Riaumandiri.co- Kasus
meninggalnya mahasiswa Universitas Indonesia akibat ditabrak pensiunan Polri
memasuki babak baru. Kapolda Metro Jaya
Irjen Pol Fadil Imran Tim Gabungan
Pencari Fakta (TGPF) kecelakaan yang merenggut nyawa HAS tersebut.
Namun, pihak keluarga almarhum mengaku skeptis
dengan pembentukan tim gabungan oleh Kapolda Metro Jaya itu. Salah satu kuasa
hukum keluarga korban, Rian Hidayat, malah mempertanyakan tujuan dibentuknya
TGPF kecelakaan yang merenggut nyawa HAS.
HAS tewas usai ditabrak AKBP Pol
(Purn) Eko Setio Budi Wahono (ESBW) di Srengseng Sawah, Jagakarsa Jakarta
Selatan tahun lalu.
"Apa konstruksinya? Apa
komposisinya dan output-nya untuk apa? Karena balik lagi, [Indonesia] ini
negara hukum, di mana prosedur-prosedur hukum harus mengacu pada hukum acara
pidana. Ketika ada tim pencarian fakta, tentunya kami mempertanyakan
bagaimana?" ujar Rian di Bekasi, Senin (30/1).

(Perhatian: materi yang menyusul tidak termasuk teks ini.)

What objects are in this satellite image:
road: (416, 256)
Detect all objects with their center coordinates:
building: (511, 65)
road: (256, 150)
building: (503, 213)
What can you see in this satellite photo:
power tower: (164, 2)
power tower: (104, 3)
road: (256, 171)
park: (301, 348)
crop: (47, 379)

Pihaknya juga sejauh ini tidak
mengetahui secara detail soal tim yang dibentuk kapolda untuk mengkaji kasus
yang sudah di-SP3 usai HAS yang telah tewas dijadikan tersangka. Selain itu,
pihaknya juga mempertanyakan apa yang akan dihasilkan internal dan eksternal
tim tersebut setelah melalui proses penyidikan.
"Output-nya seperti apa?
Ketika ada tim pencarian fakta, kaitannya dengan hukum acara pidana seperti
apa? Sehingga itu kami masih mempertanyakan. Kami di sini meminta ada penegakan
hukum," tuturnya.
Untuk mewujudkan kepastian hukum,
menurut Rian, ada beberapa hal yang harus dilakukan kepolisian demi mengungkap
fakta sesungguhnya atas kejadian yang menimpa HAS agar kasus tersebut segera
tuntas.
"Pertama, kami pengen banget
ada pemeriksaan ulang, diperiksa lagi. Kedua, terhadap dugaan dugaan apabila
ada pelanggaran etika tolong pada bapak Kapolri dan bapak Kapolda ini dapat
ditindaklanjuti," kata dia.
Di sisi lain, Ibunda HAS, Dwi
Syafiera Putri menegaskan hanya ingin bertemu Eko di pengadilan meski sempat dimediasi
oleh pihak kepolisian.
"Saya enggak mau
dipertemukan. Memang polisi punya inisiatif untuk mempertemukan kami, akan
tetapi saya enggak mau. Saya mau saja bertemu, akan tetapi di pengadilan,"
ujar Ira.
Dirinya enggan berdamai dengan
mudah lantaran nyawa anaknya sudah hilang. Oleh sebab itu, dirinya menempuh
jalur hukum untuk mendapat keadilan.
"Karena buat kami, sudah ada
satu nyawa yang hilang, yakni nyawa anak kami. Nyawa mana yang bisa diganti
dengan barang maupun uang?" ujar Ira.
Ira juga mengaku enggan membalas
nyawa Hasya dengan nyawa pelaku. Akan tetapi, dia ingin proses hukum yang adil
untuk buah hati tercinta.
"Meskipun tidak nyawa dibalas nyawa, kita di negara hukum. Kami taati semua prosedur hukum tetapi justru hukum tersebut menyerang kami degan menetapkan anak kami sebagai tersangka," kata dia.